Train your machine learning models across multiple machines with heterogeneous hardware. Works with GPUs, CPUs, and Apple Silicon all at once.
Sometimes you have a bunch of computers lying around with different specs. Maybe some have GPUs, some don't, some are Macs with M4 chips. This framework lets you use all of them together for training without much hassle.
It handles the coordination between machines, keeps track of gradients, and makes sure everyone stays in sync. Built on Ray so it's pretty solid.
Here's how to train a simple model across your machines:
import torch
import torch.nn as nn
from distributed_hetero_ml import DistributedTrainer, TrainingConfig
# Define your model
class SimpleModel(nn.Module):
def __init__(self):
super().__init__()
self.fc = nn.Linear(10, 2)
def forward(self, x):
return self.fc(x)
# Create a model factory
class MyModelFactory:
def create_model(self):
return SimpleModel()
def create_optimizer(self, model, config):
return torch.optim.Adam(model.parameters(), lr=config.learning_rate)

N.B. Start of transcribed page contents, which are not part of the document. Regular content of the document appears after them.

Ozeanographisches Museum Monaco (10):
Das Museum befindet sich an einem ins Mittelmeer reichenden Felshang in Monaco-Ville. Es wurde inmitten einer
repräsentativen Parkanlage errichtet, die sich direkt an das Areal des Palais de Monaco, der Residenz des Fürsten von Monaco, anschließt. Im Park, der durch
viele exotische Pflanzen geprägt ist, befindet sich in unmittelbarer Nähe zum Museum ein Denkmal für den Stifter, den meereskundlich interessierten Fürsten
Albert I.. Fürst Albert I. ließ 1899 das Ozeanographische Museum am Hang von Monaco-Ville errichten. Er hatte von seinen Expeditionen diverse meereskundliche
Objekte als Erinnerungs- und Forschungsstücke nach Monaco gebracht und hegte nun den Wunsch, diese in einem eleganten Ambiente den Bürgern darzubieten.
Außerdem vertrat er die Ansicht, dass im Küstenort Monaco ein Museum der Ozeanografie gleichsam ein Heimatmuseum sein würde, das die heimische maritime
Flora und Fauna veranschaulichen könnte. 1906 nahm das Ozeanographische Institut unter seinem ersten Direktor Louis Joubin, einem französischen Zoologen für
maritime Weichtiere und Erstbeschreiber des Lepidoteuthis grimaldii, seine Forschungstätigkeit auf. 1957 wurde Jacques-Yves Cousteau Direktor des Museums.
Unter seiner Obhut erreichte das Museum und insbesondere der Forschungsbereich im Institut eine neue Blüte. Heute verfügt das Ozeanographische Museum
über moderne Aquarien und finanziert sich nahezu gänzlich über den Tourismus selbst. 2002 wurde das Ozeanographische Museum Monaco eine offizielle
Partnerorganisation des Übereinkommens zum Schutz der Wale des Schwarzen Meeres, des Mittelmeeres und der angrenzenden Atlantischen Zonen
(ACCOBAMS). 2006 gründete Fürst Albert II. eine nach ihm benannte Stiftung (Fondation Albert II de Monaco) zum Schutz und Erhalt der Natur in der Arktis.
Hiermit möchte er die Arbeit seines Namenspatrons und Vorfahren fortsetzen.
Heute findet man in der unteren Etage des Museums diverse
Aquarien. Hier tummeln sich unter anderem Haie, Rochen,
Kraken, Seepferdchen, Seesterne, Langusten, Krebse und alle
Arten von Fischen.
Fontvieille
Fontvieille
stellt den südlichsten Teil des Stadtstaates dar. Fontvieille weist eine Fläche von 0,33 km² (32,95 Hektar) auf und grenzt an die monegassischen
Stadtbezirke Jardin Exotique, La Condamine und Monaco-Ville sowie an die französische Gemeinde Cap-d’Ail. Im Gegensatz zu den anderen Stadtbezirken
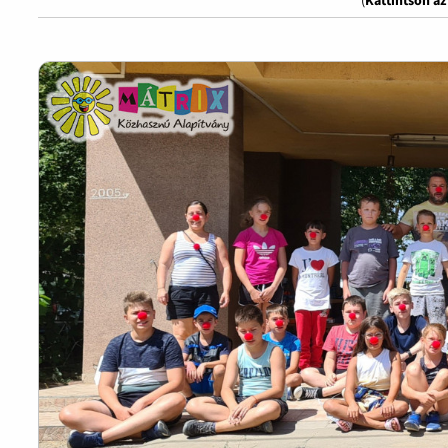
(
Kattintson a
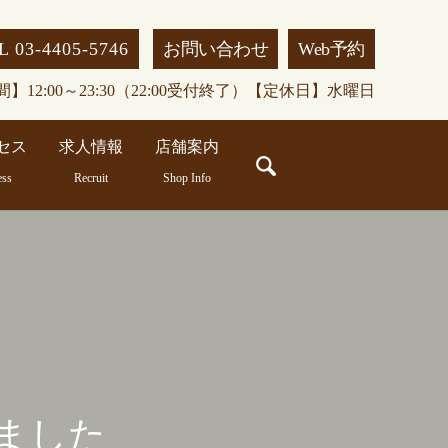
L 03-4405-5746
お問い合わせ
Web予約
】12:00～23:30（22:00受付終了）【定休日】水曜日
セス
求人情報
店舗案内
search
ess
Recruit
Shop Info
ました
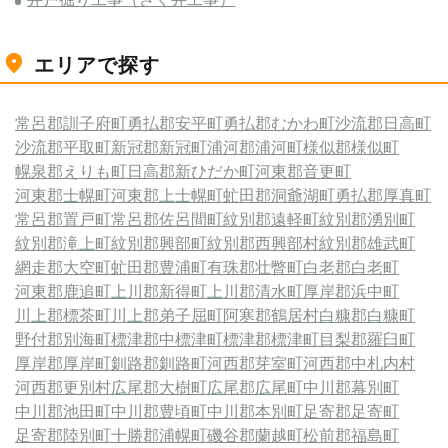
エリアで探す
常呂郡訓子府町
勇払郡安平町
勇払郡むかわ町
沙流郡日高町
沙流郡平取町
新冠郡新冠町
浦河郡浦河町
様似郡様似町
幌泉郡えりも町
日高郡新ひだか町
河東郡音更町
河東郡士幌町
河東郡上士幌町
虻田郡洞爺湖町
勇払郡厚真町
常呂郡置戸町
常呂郡佐呂間町
紋別郡遠軽町
紋別郡湧別町
紋別郡滝上町
紋別郡興部町
紋別郡西興部村
紋別郡雄武町
網走郡大空町
虻田郡豊浦町
有珠郡壮瞥町
白老郡白老町
河東郡鹿追町
上川郡新得町
上川郡清水町
厚岸郡浜中町
川上郡標茶町
川上郡弟子屈町
阿寒郡鶴居村
白糠郡白糠町
野付郡別海町
標津郡中標津町
標津郡標津町
目梨郡羅臼町
厚岸郡厚岸町
釧路郡釧路町
河西郡芽室町
河西郡中札内村
河西郡更別村
広尾郡大樹町
広尾郡広尾町
中川郡幕別町
中川郡池田町
中川郡豊頃町
中川郡本別町
足寄郡足寄町
足寄郡陸別町
十勝郡浦幌町
磯谷郡蘭越町
松前郡福島町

def create_criterion(self):
return nn.CrossEntropyLoss()
# Create a data loader
class MyDataLoader:
def get_batch(self, batch_size, device):
# Your data loading logic here
x = torch.randn(batch_size, 10).to(device)
y = torch.randint(0, 2, (batch_size,)).to(device)
return x, y
def get_dataset_size(self):
return 1000
# Set up training
config = TrainingConfig(
batch_size=32,
learning_rate=0.001,
num_gpu_workers=2,
num_cpu_workers=1
)
trainer = DistributedTrainer(
model_factory=MyModelFactory(),
data_loader=MyDataLoader(),
config=config
)
# Train the model
results = trainer.train(num_iterations=100)
If you just want to get something running quickly:
from distributed_hetero_ml import quick_start
# This figures out your hardware and sets reasonable defaults
trainer = quick_start(
model_factory=MyModelFactory(),
data_loader=MyDataLoader(),
num_iterations=50
)
results = trainer.train()
Connect to a Ray cluster running on other machines:
trainer = DistributedTrainer(
model_factory=MyModelFactory(),
data_loader=MyDataLoader(),
config=config,
cluster_address="ray://head-node-ip:10001"
)
Save your progress so you don't lose everything:
# Save a checkpoint
trainer.save_checkpoint("my_model_checkpoint.pt")
# Load it back later
trainer.load_checkpoint("my_model_checkpoint.pt")
# Or save automatically during training
trainer.train(
num_iterations=100,
checkpoint_path="auto_checkpoint"
)
Clean up resources automatically:
with DistributedTrainer(model_factory, data_loader, config) as trainer:
results = trainer.train(num_iterations=100)
trainer.save_checkpoint("final_model.pt")
- NVIDIA GPUs: Uses CUDA, supports mixed precision training
- Apple Silicon: Uses MPS backend for Apple silicon chips
- CPUs: Falls back to CPU training when no accelerators available
- Mixed setups: Combines different hardware types in the same training run
The framework automatically detects what you have and configures itself accordingly.
config = TrainingConfig(
batch_size=64,
learning_rate=0.01,
num_epochs=10,
gradient_clipping=1.0,
use_mixed_precision=True,
checkpoint_interval=100,
num_gpu_workers=2,
num_cpu_workers=1,
cpus_per_worker=2,
gpus_per_worker=1
)
- Python 3.13.7+
- PyTorch 2.7+
- Ray 2.47+
- NumPy 2.3+
Found a bug? Have an idea? Open an issue or send a PR. The codebase is pretty straightforward to navigate.
MIT License. Do whatever you want with it.